I had seen the movie Practical Magic a number of times before I ever realized it was a book. Since one of my favorite things to do is compare book adaptations like that, it was only a matter of time before I got around to reading Alice Hoffman’s Practical Magic after learning that fact. There are some obvious changes from one medium to the other, mostly to flesh out thematic elements that take more of a back seat in the novel, but the story remains both recognizable and compelling between the two forms—not an easy feat.
Sally and Gillian Owens grow up with two distantly related aunts after their parents’ tragic deaths. They know that their aunts aren’t like other people in the town and everyone else knows it too so that the two girls also fall under the general umbrella of being Other.
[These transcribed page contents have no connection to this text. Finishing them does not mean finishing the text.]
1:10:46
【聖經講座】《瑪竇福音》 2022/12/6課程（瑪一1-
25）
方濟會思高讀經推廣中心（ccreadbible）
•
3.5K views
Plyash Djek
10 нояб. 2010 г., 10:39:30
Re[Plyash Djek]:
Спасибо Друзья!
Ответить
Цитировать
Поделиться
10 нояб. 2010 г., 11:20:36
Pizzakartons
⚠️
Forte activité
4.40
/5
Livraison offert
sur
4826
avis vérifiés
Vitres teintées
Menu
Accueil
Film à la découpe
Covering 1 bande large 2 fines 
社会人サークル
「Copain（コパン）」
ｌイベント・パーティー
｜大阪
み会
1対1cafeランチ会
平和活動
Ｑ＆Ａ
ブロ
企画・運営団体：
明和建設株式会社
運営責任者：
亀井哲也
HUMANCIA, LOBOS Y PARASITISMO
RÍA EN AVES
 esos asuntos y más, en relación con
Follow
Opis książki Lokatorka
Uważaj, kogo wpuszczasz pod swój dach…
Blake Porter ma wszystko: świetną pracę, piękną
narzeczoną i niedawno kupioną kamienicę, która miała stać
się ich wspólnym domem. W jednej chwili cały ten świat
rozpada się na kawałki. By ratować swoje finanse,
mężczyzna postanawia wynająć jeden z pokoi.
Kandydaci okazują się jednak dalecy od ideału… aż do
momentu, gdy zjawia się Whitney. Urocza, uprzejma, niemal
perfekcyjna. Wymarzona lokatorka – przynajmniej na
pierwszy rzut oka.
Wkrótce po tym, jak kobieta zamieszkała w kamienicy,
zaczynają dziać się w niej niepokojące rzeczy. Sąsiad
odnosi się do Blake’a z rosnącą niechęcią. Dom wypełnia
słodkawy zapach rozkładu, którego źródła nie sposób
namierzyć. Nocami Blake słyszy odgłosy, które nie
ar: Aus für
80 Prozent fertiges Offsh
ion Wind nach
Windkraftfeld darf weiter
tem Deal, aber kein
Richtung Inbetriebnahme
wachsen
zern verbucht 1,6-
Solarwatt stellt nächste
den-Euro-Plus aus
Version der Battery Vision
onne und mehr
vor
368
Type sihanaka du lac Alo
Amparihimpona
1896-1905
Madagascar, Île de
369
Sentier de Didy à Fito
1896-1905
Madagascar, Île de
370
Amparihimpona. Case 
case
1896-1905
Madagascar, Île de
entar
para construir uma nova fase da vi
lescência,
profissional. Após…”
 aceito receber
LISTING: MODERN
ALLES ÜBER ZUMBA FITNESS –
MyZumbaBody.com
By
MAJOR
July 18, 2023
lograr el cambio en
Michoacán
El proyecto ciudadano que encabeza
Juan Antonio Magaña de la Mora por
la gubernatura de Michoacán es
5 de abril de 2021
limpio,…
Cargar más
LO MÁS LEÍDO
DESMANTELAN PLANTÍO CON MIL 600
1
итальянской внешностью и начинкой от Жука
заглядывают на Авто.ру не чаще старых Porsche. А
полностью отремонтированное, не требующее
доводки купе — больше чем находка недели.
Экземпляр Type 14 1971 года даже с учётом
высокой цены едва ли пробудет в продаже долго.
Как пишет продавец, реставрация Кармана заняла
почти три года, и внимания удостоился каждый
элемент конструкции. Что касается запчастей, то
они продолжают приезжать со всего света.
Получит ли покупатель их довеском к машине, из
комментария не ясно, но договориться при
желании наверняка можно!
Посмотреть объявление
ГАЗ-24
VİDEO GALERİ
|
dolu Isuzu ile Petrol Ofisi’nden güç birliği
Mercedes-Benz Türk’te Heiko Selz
Gillian leaves as soon as she can, running away in the night with a young man and not looking back. Sally stays and finds a bit of normalcy when she marries and starts a family of her own. But tragedy strikes again and it’s Sally’s turn to leave the aunts, taking her own daughters to start again on her own. Years later Gillian turns up in Sally’s driveway needing her sister’s help and long ignored issues—especially personal and familial—must be addressed and remedied.
Where the film choses to focus on exploring the sisters’ status as Other and their relationship with their community, when the novel does so its at a much more personal level (a level that makes it particularly difficult to adapt to the screen). Sally and Gillian both carry fear and doubt about their role in society and how to handle meeting—or failing to meet—those expectations. Sally especially wants to be sure her daughters are spared that sense of not belonging. But what takes greater precedence in the novel is the way the various women and girls (Sally’s daughters Antonia and Kylie are given a much more prominent and self-aware characterization in the book) let those feelings of not belonging affect their treatment of themselves.
Gillian struggles with finding a harmonious balance with the men in her life, falling into abusive relationships, leaving them before she can be left, and trying to enjoy the ride while protecting herself from feeling too much. Sally struggles with many of the same issues but in a drastically different way, shutting herself off emotionally from most people while controlling as much of her environment as she can. Her daughters reflect similar conflicts in many ways as she and Gillian, especially with each other. The older Antonia picks on the younger and more physically awkward Kylie. When Gillian arrives on the scene, the girls begin to see their mother and themselves in a different light as Gillian upsets the prior balance. True harmony can only be restored to all the Owens ladies when they’ve confronted and overcome their personal fears, when they’ve stopped trying to compete with their sisters and instead communicate and relate to them honestly, banding together against an outside force (symbolically menacing and undeniably masculine, though there are also examples of respectful masculinity in the novel as well) and overpowering it.
While I enjoy the community aspects of the film a great deal, the self-acceptance of the more character-driven book carries a much greater thematic weight. I look forward to reading more of Hoffman’s work to see if and how she addresses these themes again.